ASSIGNMENT:
Lift out all lines below that contain "class".

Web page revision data
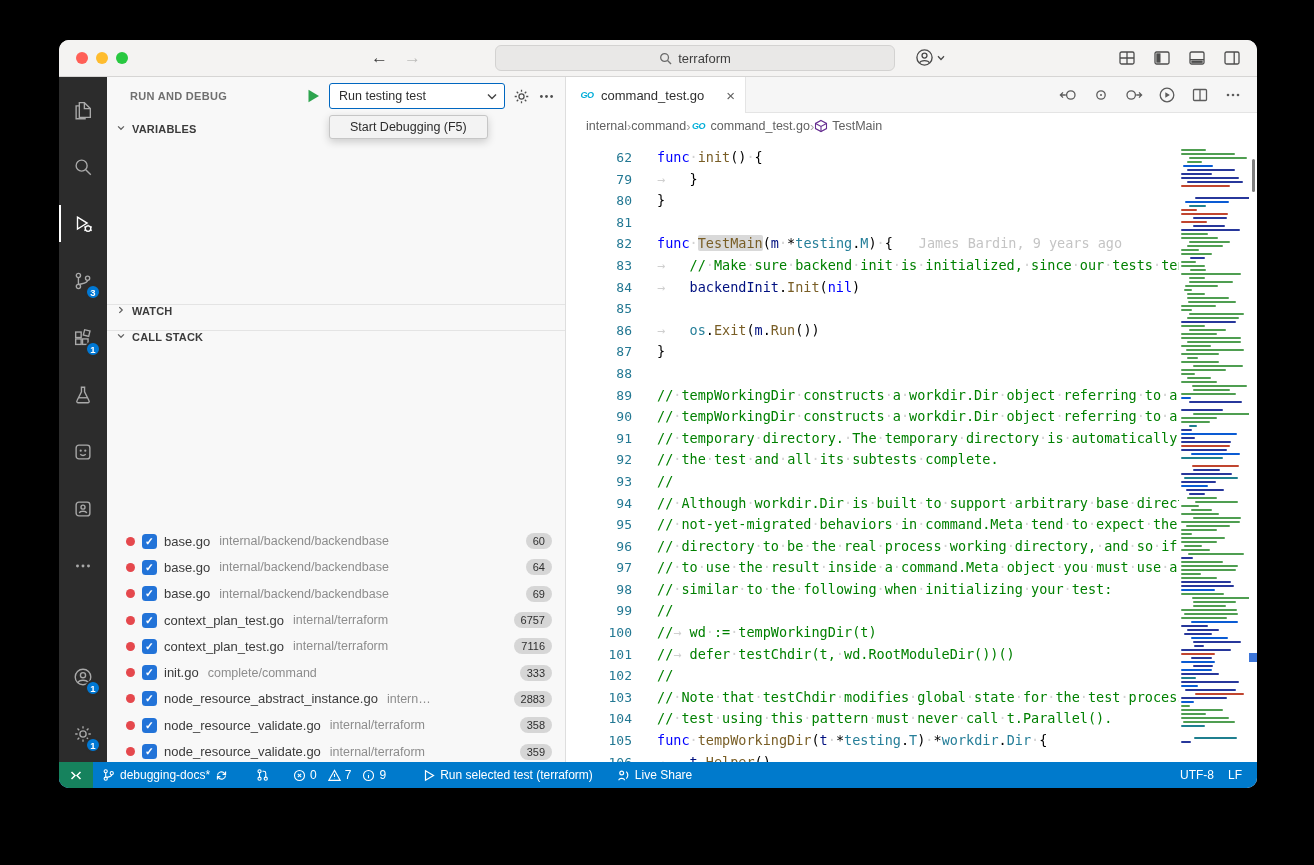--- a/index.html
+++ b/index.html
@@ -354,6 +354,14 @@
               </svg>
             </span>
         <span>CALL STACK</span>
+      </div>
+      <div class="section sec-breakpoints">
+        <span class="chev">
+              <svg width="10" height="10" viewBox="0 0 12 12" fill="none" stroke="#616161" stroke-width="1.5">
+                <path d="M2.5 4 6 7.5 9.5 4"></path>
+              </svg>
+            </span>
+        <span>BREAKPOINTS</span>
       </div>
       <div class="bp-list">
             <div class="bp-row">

EXERCISE SOLUTION:
+      <div class="section sec-breakpoints">
+        <span class="chev">
       <div class="bp-list">
             <div class="bp-row">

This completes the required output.